For the model with smallest learn rate (0.0005), the accuracy rate on the test set goes up steadily, it starts at 0.34, which is the proportion of non cat in the test set:
mean(test_set_y == 0)
## [1] 0.34
This is expected because we initialized weights to be all zeros, which means the activations for the first pass are \(\mathbf{a}_i = \sigma(x_i^Tw_i) = \sigma(X_i^T0) = \frac{1}{1 + e^{-0}} = 0.5\). Since 0.5 is not greater than 0.5, the predictions are basically all 0s.
It turns out that learn rate equal to 0.005 gives best performance out of the three learn rates: The test performance stabilizes to 0.68, reaching more than 70% if stopping early. Note that the null model (predicting cats no matter what) actually gives 66% accuracy on this test set. So it’s not a big improvement and we need more test examples to make firmer conclusions.
we can also check the how false positive rate (non-cat being incorrectly classified as cat) and false negative rate evolves (cat being incorrectly classified as non-cat), for both train and test sets:
fp_and_fn <- function(model) {
main <- deparse(substitute(model))
fp_train <- rowMeans(model$pred_train[, train_set_y == 0])
fn_train <- 1 - rowMeans(model$pred_train[, train_set_y == 1])
fp_test <- rowMeans(model$pred_test[, test_set_y == 0])
fn_test <- 1 - rowMeans(model$pred_test[, test_set_y == 1])
plot(fp_train, type = "l", col = "red", ylim = 0:1, ylab = "Error rate",
main = paste0(main, " train"))
lines(fn_train, col = "green")
plot(fp_test, type = "l", col = "red", ylim = 0:1, ylab = "",
main = paste0(main, " test"))
lines(fn_test, col = "green")
}
par(mfrow = c(4, 2), mai = c(0.25,0.5,0.25,0))
fp_and_fn(lr_0005); fp_and_fn(lr_005); fp_and_fn(lr_05); fp_and_fn(lr_5)
legend("topright", col = c("red", "green"), legend = c("False positive", "False negative"), lty = 1, cex = 0.8)

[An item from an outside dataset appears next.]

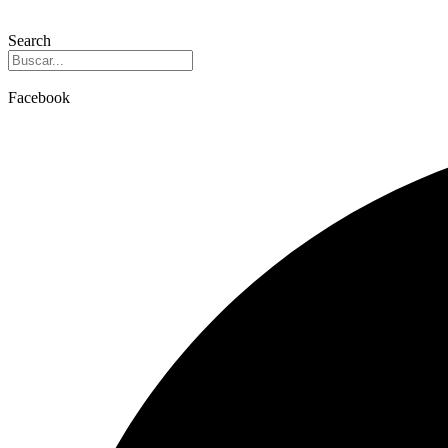
Search
Facebook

Finally, let’s check how the predictions evolves. I am only doing this on the test set. First define a helper function that plots both predictions and activations:
model_evolution <- function(model, alpha = 1) {
p <- model$a_test %>%
as.data.frame() %>%
setNames(paste0("V", str_pad(1:50, width = 2, pad = 0), ": ", if_else(test_set_y == 1, "cat", "non-cat"))) %>%
mutate(Iteration = 1:2000) %>%
gather(key = "Example", value = "Activation", -Iteration) %>%
left_join(
model$pred_test %>%
as.data.frame() %>%
setNames(paste0("V", str_pad(1:50, width = 2, pad = 0), ": ", if_else(test_set_y == 1, "cat", "non-cat"))) %>%
mutate(Iteration = 1:2000) %>%
gather(key = "Example", value = "Prediction", -Iteration),
by = c("Example", "Iteration")
) %>%
gather(key = "outcome", value = "value", Activation, Prediction) %>%
# mutate(Example = factor(Example, levels = paste0("V", 1:50, sep = ""))) %>%
ggplot(aes(Iteration, value, group = outcome, color = outcome)) +
geom_line(alpha = alpha) +
facet_wrap(facets = ~Example, nrow = 10, ncol = 5) +
theme_void() +
theme(strip.background = element_blank(),
strip.switch.pad.grid = unit(0, "cm"),
strip.text.x = element_text(size = 8),
panel.background = element_rect(fill = "white", colour = "grey50"),
panel.border = element_rect(fill = NA, color = "black"),
axis.text = element_blank(),
axis.ticks = element_blank()
)
print(p)
}
- For learn rate equal to 0.0005
model_evolution(lr_0005)
- learn rate = 0.005
model_evolution(lr_005, 0.5)
- learn rate 0.05
model_evolution(lr_05, 0.5)
- learn rate 0.5
model_evolution(lr_5, 0.5)
Summary
It feels pretty satisfactory to write the algorithm from scratch and implement it using nothing but base R code. Although I should realize that this is simply doing what all those great packages doing, in a much more clumsy way. But, sometimes, you don’t really understand until you do it yourself.